QUESTIONS ON THE MATERIAL
(1) Using the Miss Madison team preview, explain why the team's move from the Seattle area back to Madison would likely not happen for at least two years.
(2) Write out the part of the Miss Madison team preview that opens with the words containing "Grooms said the team needs" and closes with "percent full power.", keeping every word as it appears.

SOURCE EXTRACT
HomeStreet Miss Madison Team Preview

Madison team to compete
with 2007 hull this season

Shane, Bernard to split diving duties
in 'Goodman' race boat

After a year without racing due to the COVID-19 pandemic, Madison Regatta race fans returning to the Ohio River this year for the 2021 Gold Cup weekend may be surprised to find that the hometown race team will not be fielding its No. 1 boat, the Miss HomeStreet-Miss Madison. Instead, the team has decided to bring its older 2007 hull to compete at the H1 Unlimited season-opening Guntersville Lake Hydrofest, June 26-27 at Guntersville, Ala., and the Madison Regatta Presented by Nucor, to be held two weeks later July 2-4.
Charlie Grooms, the team’s president and owner representative, said the decision was made due to the uncertainty of any races on the West Coast being held this year due to the COVID-19 pandemic restrictions. The Madison team had originally planned to field two boats, with Jimmy Shane piloting the U-1 Miss HomeStreet-Miss Madison, and Jeff Bernard driving the U-91 Miss Goodwin Real Estate boat, which is the 2007 Madison hull. The latter is an eight-time national championship hull, and the team signed Goodman Real Estate last year to sponsor the boat, But COVID-19 ended that campaign before it got started. Founded in 1991 by John Goodman, the Seattle-based company is a leading privately held real estate investment firm specializing in multifamily and commercial real estate.

Photo courtesy of Trey Holt

The newly painted Miss Goodman Real Estate is set to leave the Seattle area bound for Guntersville, Ala., and then Madison, Ind. for the eastern swing of the H1 Unlimited season.

With only one of the team’s boat heading east, now both drivers will make the trip and share driving duties. Initially, Bernard was scheduled to drive the boat in Guntersville with Shane taking over driving duties in Madison. But Grooms said he is not yet clear in how the driving duties will be shared. The boat will sport both the HomeStreet Bank and the Goodman Real Estate colors but run under the U-1 Miss HomeStreet name.
In a press releases issued in mid-June, Grooms cited the cost to field two boats in a year that is still affected by pandemic restrictions. So the team plans to use the East Coast swing to iron out the bugs in the older boat to try and bring it up to the same competitive standards as the newer 2018 hull in time for the 2022 season, in hopes that by then, all race sites will be back to operating normally.
Two race sites at Tri-Cities, Wash., and San Diego have announced they plan to hold their races this year, but so far neither site has completed plans with H1 Unlimited. The other West Coast site, the HomeStreet Bank Cup in Seattle, has already canceled its event this year. So with the remaining two races doubtful at best, that leaves only Guntersville and Madison on the 2021 shortened schedule.
“Miss Madison is beyond fortunate to have two excited, dedicated and competitive sponsors who want to win, and we are committed to each sponsor reaching their respective goals and objectives,” the press release said. “2021 marks a major milestone for the team as Miss Madison Racing celebrates an unprecedented 60 years in motorsports. Our commitment to our citizen owners, fans, sponsors, volunteers team members (past and present) driver (past and present) are a key element in these plans as we are committed to adding to our national championship resume.”
Meantime, Grooms appeared before the Madison Redevelopment Commission back in early February to discuss the team’s desire to move the Miss Madison Racing from Seattle area back to Madison. He asked the commission for support in acquiring land at Shun Pike and Hutchinson Lane for a new boat shop.
“I am sure you have heard the talk among people of us living and doing our work in Seattle,” Grooms said. “That’s true, but that will come to an end. We are now up to three boats, a multitude of engines and a significant investment in equipment, and we need a place to put it.”
Grooms said the team needs about five acres to build a couple of structures to house the operation, including a dyno, or test cell that runs the turbine engines at 100 percent full power.
Grooms said the team has three full-time employees and 36 part-time or volunteer staffers. He said such a move to Madison would likely not occur for at least two years because the team has two years left on its current contract with HomeStreet Bank in Seattle.

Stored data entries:
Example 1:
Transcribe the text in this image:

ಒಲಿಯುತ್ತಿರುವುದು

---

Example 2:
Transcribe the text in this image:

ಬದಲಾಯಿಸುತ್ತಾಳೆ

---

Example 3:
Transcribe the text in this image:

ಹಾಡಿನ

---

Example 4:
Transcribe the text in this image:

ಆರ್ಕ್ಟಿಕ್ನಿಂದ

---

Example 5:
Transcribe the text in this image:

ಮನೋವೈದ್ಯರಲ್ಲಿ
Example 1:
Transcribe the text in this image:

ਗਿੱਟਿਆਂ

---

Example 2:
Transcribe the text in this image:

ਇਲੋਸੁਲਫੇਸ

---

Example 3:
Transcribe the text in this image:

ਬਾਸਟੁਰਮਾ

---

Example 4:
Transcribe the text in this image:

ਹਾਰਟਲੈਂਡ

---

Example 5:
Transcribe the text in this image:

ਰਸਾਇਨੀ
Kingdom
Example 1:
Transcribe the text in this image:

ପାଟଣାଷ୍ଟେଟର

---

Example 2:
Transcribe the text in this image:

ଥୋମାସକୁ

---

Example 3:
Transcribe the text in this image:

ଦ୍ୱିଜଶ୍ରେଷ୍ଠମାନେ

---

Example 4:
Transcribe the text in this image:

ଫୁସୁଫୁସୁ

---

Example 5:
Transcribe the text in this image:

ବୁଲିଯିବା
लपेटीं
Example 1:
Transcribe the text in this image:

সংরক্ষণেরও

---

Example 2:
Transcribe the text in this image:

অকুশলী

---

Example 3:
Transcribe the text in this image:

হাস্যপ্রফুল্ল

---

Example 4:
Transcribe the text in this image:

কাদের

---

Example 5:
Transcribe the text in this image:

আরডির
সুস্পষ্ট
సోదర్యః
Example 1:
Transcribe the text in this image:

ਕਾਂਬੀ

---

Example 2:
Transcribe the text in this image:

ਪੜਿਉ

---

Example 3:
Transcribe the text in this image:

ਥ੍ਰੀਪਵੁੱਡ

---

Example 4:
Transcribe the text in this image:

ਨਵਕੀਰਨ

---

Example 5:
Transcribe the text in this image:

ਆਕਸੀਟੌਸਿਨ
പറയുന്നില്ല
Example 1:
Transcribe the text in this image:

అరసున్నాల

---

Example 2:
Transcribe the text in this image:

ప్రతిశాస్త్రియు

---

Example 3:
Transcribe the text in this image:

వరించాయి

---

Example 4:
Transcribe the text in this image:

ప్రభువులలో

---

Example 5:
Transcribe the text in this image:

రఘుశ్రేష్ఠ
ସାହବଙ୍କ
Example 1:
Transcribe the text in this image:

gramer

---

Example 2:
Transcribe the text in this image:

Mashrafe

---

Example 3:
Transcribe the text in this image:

OUTPUTS BY TASK
(1) Grooms said the move would likely be at least two years away because the team still has two years left on its current contract with HomeStreet Bank in Seattle.

(2)
Grooms said the team needs about five acres to build a couple of structures to house the operation, including a dyno, or test cell that runs the turbine engines at 100 percent full power.